What is required |
In this exercise, the entries below include pictures. Repeat exactly the lines from the line with "left wrist: (99, 263)" to the line with "left eye: (359, 185)", including both, but without the pictures.

[Source data]
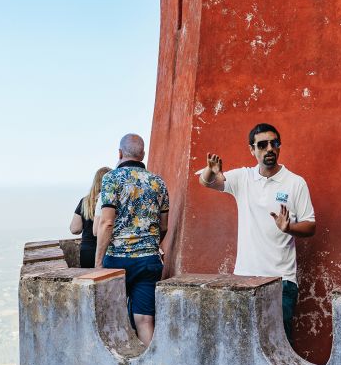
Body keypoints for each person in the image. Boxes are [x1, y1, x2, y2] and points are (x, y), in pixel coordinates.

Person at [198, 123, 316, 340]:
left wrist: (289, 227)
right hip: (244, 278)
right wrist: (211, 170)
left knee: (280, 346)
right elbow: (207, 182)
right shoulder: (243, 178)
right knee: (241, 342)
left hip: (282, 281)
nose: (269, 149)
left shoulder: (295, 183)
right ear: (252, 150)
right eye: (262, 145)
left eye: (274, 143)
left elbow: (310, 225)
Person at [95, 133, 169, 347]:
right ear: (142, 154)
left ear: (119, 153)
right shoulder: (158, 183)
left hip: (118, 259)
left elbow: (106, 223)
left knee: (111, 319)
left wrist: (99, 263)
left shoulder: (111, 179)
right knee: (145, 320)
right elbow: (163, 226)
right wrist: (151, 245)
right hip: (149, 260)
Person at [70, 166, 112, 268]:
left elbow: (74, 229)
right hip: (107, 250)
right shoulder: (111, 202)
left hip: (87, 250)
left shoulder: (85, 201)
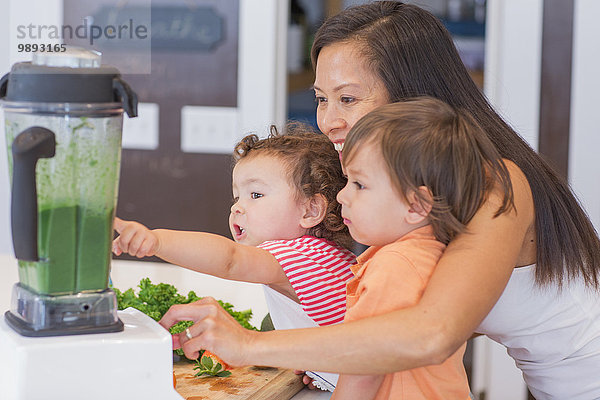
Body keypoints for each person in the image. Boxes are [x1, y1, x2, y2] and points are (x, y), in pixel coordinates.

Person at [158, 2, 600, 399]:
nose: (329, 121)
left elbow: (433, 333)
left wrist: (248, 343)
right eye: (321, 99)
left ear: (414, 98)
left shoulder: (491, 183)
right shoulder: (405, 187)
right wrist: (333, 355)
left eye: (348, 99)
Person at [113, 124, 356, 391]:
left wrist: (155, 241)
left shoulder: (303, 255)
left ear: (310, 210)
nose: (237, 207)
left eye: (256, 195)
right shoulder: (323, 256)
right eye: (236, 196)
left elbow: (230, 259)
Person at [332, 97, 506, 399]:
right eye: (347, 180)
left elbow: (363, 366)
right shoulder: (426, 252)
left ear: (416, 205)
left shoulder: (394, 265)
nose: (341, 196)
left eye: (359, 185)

* * *

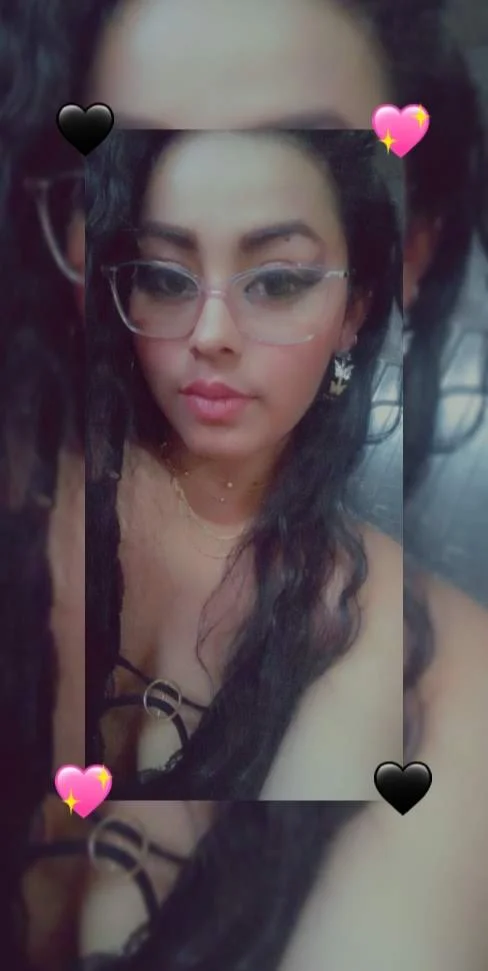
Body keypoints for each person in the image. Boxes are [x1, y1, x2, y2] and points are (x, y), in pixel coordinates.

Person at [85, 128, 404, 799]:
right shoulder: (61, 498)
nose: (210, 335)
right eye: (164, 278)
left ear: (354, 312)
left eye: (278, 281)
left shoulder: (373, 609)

Answer section |
left wrist: (99, 263)
left shoulder: (111, 179)
right knee: (145, 320)
right elbow: (163, 226)
right wrist: (151, 245)
right hip: (149, 260)
Person at [70, 166, 112, 268]:
left elbow: (74, 229)
right hip: (107, 250)
right shoulder: (111, 202)
left hip: (87, 250)
left shoulder: (85, 201)
Body keypoints for each person in the image. Boxes are [x1, y1, x2, y2] and points are (x, y), in pixel coordinates.

Person at [158, 2, 600, 399]:
nose: (329, 121)
left elbow: (433, 333)
left wrist: (248, 343)
right eye: (321, 99)
left ear: (414, 98)
left shoulder: (491, 183)
right shoulder: (405, 187)
right wrist: (333, 355)
left eye: (348, 99)
Person at [113, 124, 356, 391]:
left wrist: (155, 241)
left shoulder: (303, 255)
left ear: (310, 210)
nose: (237, 207)
left eye: (256, 195)
right shoulder: (323, 256)
right eye: (236, 196)
left elbow: (230, 259)
Person at [332, 97, 506, 399]:
right eye: (347, 180)
left elbow: (363, 366)
right shoulder: (426, 252)
left ear: (416, 205)
left shoulder: (394, 265)
nose: (341, 196)
left eye: (359, 185)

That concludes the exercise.